Algo de estranho se passa neste país. E igualmente estranho é não ser isto nada de novo. Ainda assim, que esta estranheza passe ao papel. Com efeito, que país é este? Não sei se é possível amar-se tanto uma coisa e, ao mesmo, tempo odiá-la ainda mais por isso. Por ser um daqueles amores impossíveis. Diria que é pela diferença de idades. É um país antigo, é sabido. E talvez este meu Portugal tenha atingido aquela idade em que se senta num banco de jardim, a aquecer o esqueleto moído pelo tempo.
Sou jovem eu. Os bancos de jardim são sempre lugares fugazes, passageiros. Sigo caminho e eles lá ficam. Com os vultos cansados, ao sol. Gostava de ter um país jovem. Sim, capaz de marcar o ritmo e comandar o pelotão. Mas o meu país, coitado, fica na cauda. E, com a mão suave da complacência, se lhe diz: "Pelo menos participaste!". E o país retorna ao banco, para aí ficar mudo e quedo. O banco não chega para nós. Os velhos precisam de descansar, sempre ouvi dizer. E raramente os velhos cansados dos jardins aprendem a apreciar as gentes de furores, como eu. Vê-se o mar daquele banco. Um longo mar de prata, com um remate de espuma na areia dourada.
"Engraçado, penso eu, parece o velho do restelo." Mas cansado. Ou podia ser o Sr Zé ou um velho qualquer.
Quando se é velho, as vezes, a memória falha. E este país, já exaurido, esqueceu o rosto da prole. Ainda é capaz de reconhecer um traço ou outro, a voz talvez, mas logo retorna ao estado de ataraxia, com o olhar fundo, baço e vazio.
Quem cansou o meu país? Ou de que se cansou ele? Desde pequeno que sonho sair da praia pelo mar. Seguir caminho, ir além da Taprobana. E, embora o desejo me consuma e seja, até, maior do que eu, esperava que o velho me quisesse cá. Estranhamente, o velho nao resiste. Talvez nao perceba que me vou, o velho.

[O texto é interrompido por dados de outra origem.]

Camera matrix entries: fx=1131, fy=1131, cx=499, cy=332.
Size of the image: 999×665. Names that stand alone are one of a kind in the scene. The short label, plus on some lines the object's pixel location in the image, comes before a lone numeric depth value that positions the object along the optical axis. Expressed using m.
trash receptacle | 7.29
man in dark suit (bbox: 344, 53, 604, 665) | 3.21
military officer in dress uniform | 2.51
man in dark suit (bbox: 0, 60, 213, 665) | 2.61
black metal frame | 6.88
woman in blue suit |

E é isto, o país nem resiste. O amor é sempre um pouco possessivo. Ainda que nao se ame da mesma forma ou na mesma linguagem, espera-se sempre ser o objecto estimado de um amor. O meu país deixa-me ir. Talvez nao me possa prometer nada. Ou talvez nao haja razões para que o velho do Restelo fale, agora.
A voz é unânime. "Ide e dissipai-vos, Disse."
Vou. Aqui o tempo parou. Como se a ampulheta contivesse, agora, toda a areia destas dunas, cada vez menores e nunca mais passasse. Este lugar nao é para mim. Há mar, há mar há ir. E voltar?